Starting at the line below holding "-119,11 +119,11 @@" and stopping at the line holding "<span>Median salary</span>", print every line exactly, both ends included, and leave the rest out.

INFORMATION |
◇ ◇ ◇ ◇ ◇

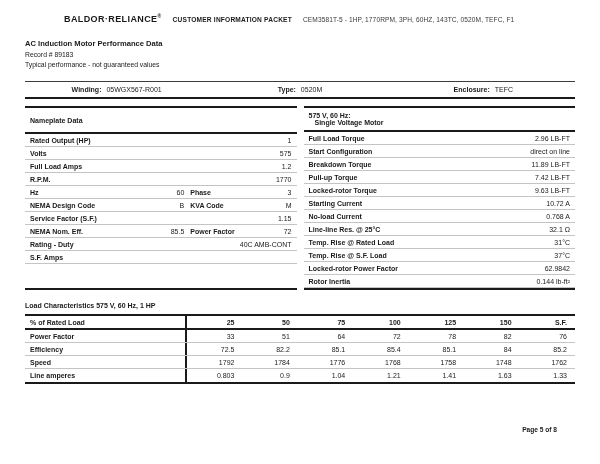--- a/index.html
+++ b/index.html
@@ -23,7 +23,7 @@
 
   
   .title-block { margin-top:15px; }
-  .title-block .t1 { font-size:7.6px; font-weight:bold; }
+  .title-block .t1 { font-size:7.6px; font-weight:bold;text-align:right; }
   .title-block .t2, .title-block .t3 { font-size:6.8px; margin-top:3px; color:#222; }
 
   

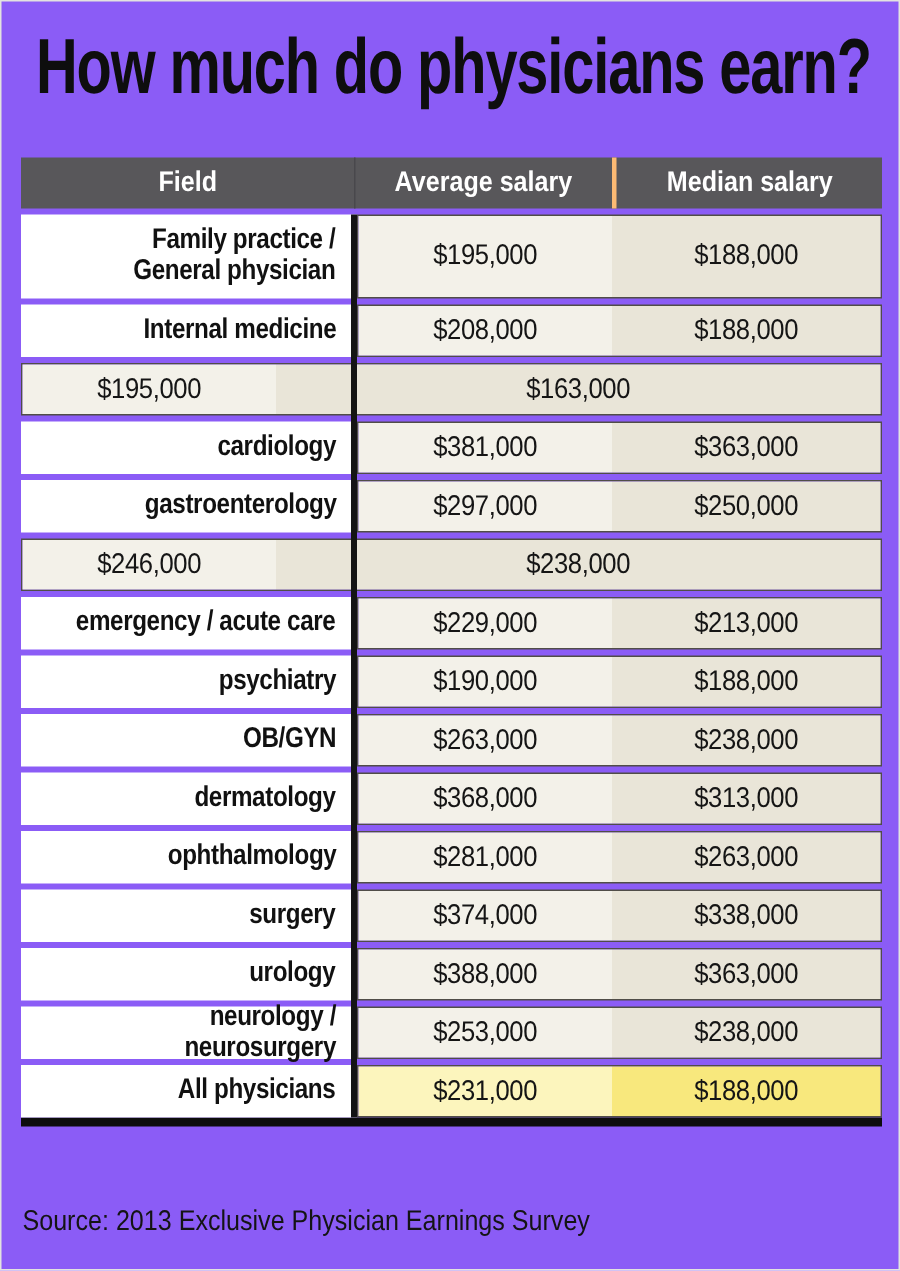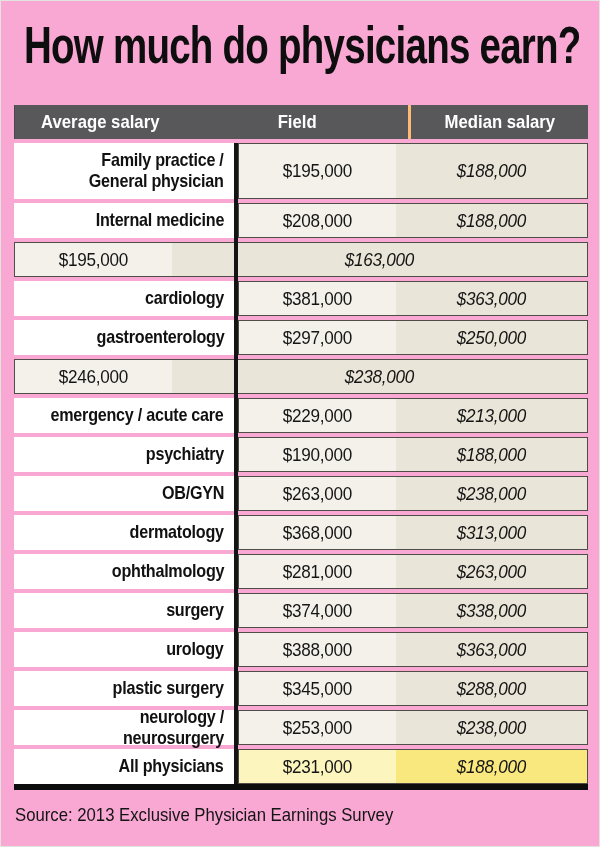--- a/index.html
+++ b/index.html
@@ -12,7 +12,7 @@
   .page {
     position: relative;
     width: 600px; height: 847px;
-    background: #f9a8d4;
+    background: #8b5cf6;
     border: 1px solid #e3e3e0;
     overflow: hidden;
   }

◇ ◇ ◇ ◇ ◇

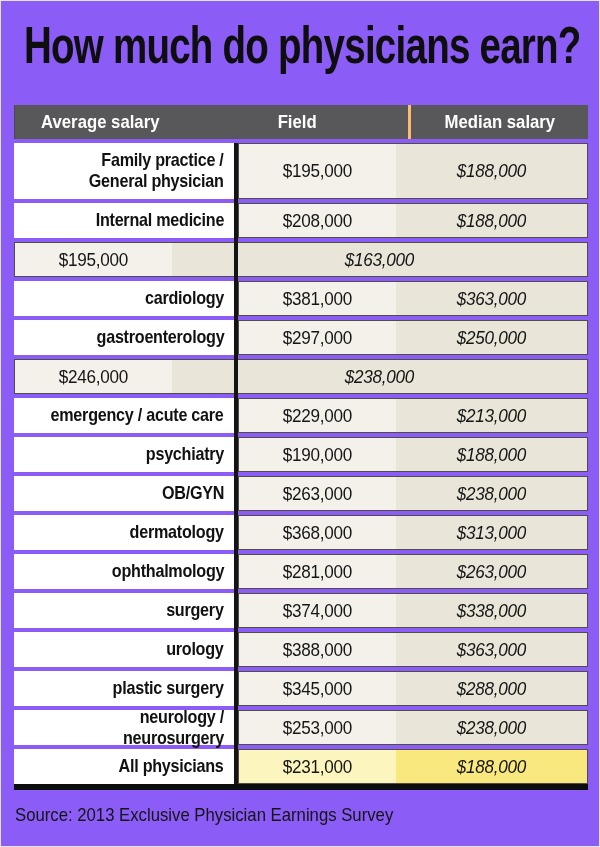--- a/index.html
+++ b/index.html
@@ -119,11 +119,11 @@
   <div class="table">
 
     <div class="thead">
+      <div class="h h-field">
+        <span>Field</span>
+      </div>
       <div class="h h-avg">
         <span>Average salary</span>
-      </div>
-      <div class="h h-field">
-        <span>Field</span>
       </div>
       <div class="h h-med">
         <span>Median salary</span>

◇ ◇ ◇ ◇ ◇

OUTPUT BELOW |
@@ -119,11 +119,11 @@
   <div class="table">
 
     <div class="thead">
+      <div class="h h-field">
+        <span>Field</span>
+      </div>
       <div class="h h-avg">
         <span>Average salary</span>
-      </div>
-      <div class="h h-field">
-        <span>Field</span>
       </div>
       <div class="h h-med">
         <span>Median salary</span>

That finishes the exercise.